Wartakota.com – Kadiv Humas Polri Irjen Boy Rafli Amar menyatakan Antasari Azhar selaku terpidana yang mengajukan dan memperoleh grasi, secara tak langsung mengakui perbuatan pidana yang dituduhkan kepadanya. Menurut Antasari, penafsiran tersebut keliru.
“Kita lihat ke belakang, ketika Presiden Jokowi kasih grasi kepada OPM, Jokowi datang sendiri ke Papua menyerahkan Keppres-nya, kan? Nah, itu yang benar. Jadi, kalau orang bilang (pemberian grasi presiden) itu salah dan minta ampun, itu adalah persepsi keliru, itu awam. Enggak bisa jadi acuan nasional.
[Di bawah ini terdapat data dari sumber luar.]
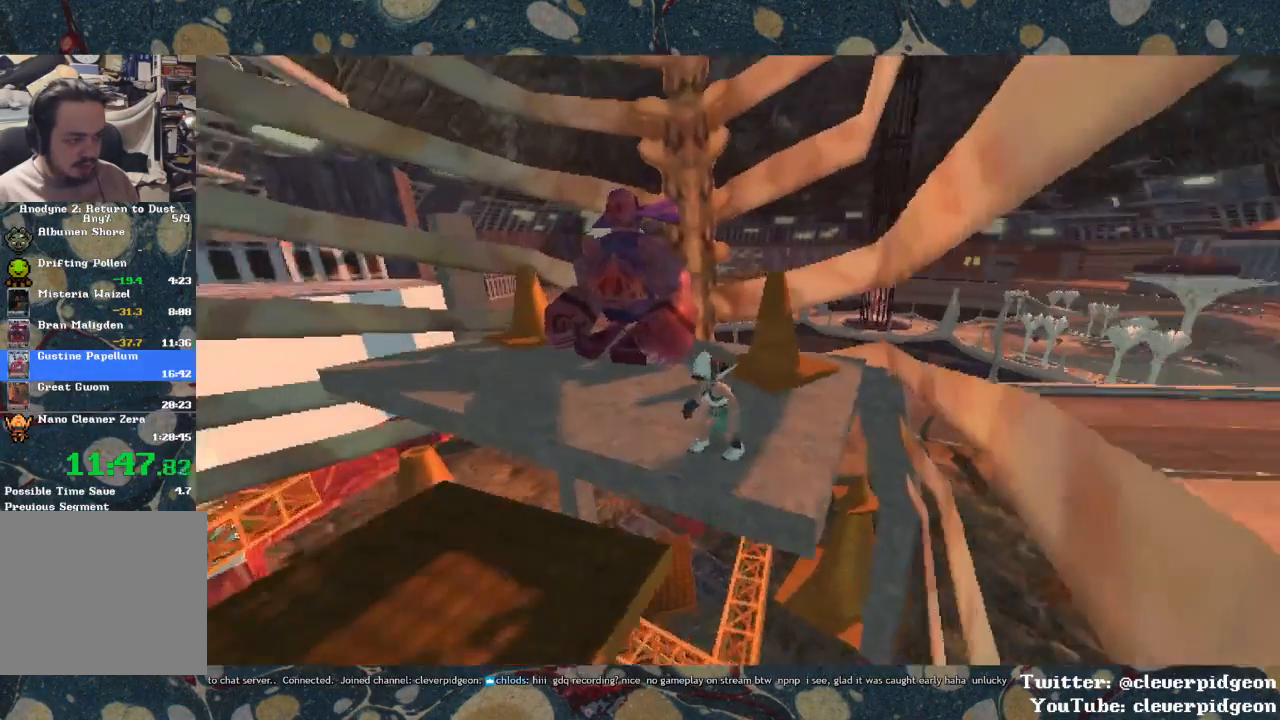
{"buttons": [], "left_stick": "center", "right_stick": "center", "events": [[100, "right_stick", "center"], [467, "left_stick", "center"]]}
Jangan rakyat dibodohi,” tuutr Antasari Azhar saat dihubungi, Kamis (16/2/2017).
Antasari menjelaskan, UU Nomor 5 Tahun 2010 tentang Perubahan atas UU Nomor 22 Tahun 2002 tentang Grasi, mengatur tentang syarat, ketentuan, serta ikhwal di balik pengajuan grasi dari terpidana dan kewenangan pemberian grasi oleh presiden.
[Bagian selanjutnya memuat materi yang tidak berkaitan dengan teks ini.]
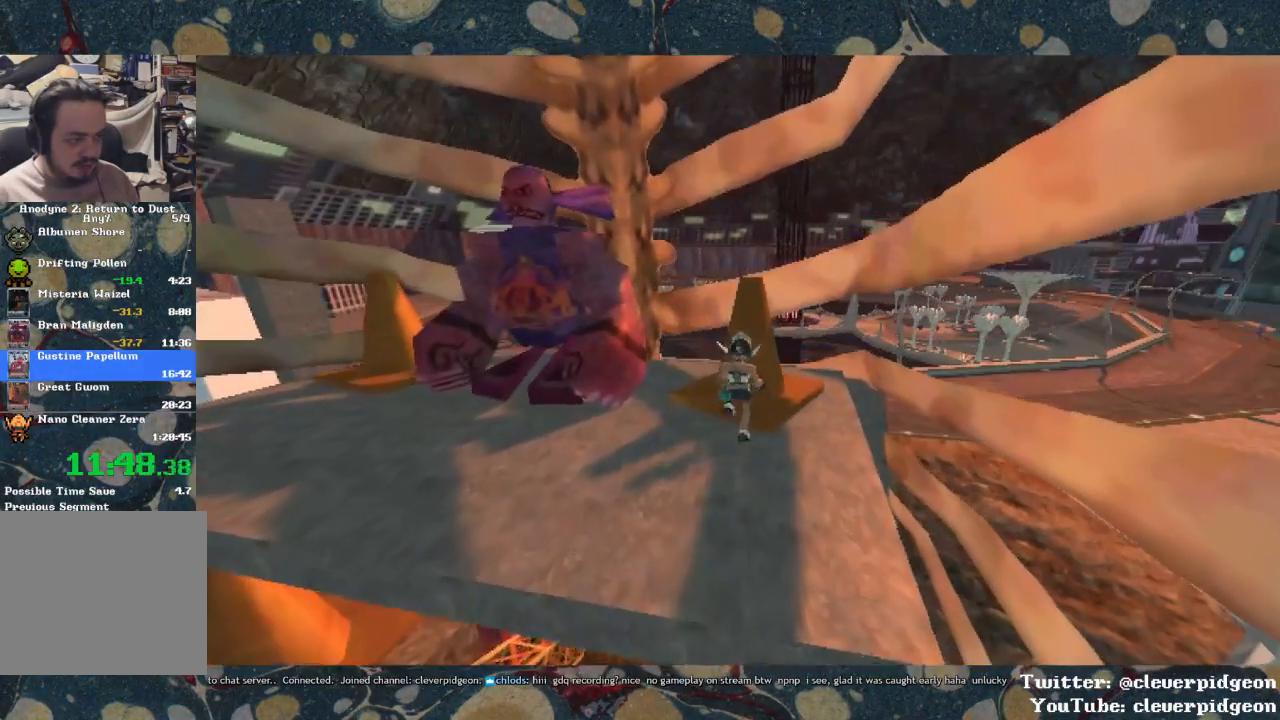
{"buttons": ["CROSS"], "left_stick": "up", "right_stick": "center", "events": [[167, "CROSS", "down"], [300, "CROSS", "up"], [383, "left_stick", "up"], [433, "CROSS", "down"]]}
Dan salah satu pertimbangan dalam undang-undang ini adalah grasi dapat diberikan oleh Presiden untuk mendapatkan pengampunan dan atau untuk menegakkan keadilan hakiki, dan penegakan HAM terhadap putusan pengadilan yang telah memperoleh kekuatan hukum tetap.
Undang-undang tersebut juga mengatur bahwa presiden memberikan grasi setelah mempelajari berkas perkara dan meminta pertimbangan Mahkamah Agung (MA).
Dan dari sejumlah pasal yang termuat di Undang-undang Grasi tersebut, tidak ada yang mengatur bahwa terpidana yang mengajukan grasi diartikan telah mengakui perbuatan pidana yang dituduhkan.
“Di pasal berapa, ayat berapa yang mengatakan orang minta grasi ngaku bersalah dan minta ampun? Nah, di Undang-undang Grasi itu menjadi hak konstitusional presiden, dalam rangka memberi pengampunan kepada seseorang, ketika presiden sebagai kepala negara melihat ketidakadilan,” beber Antasari.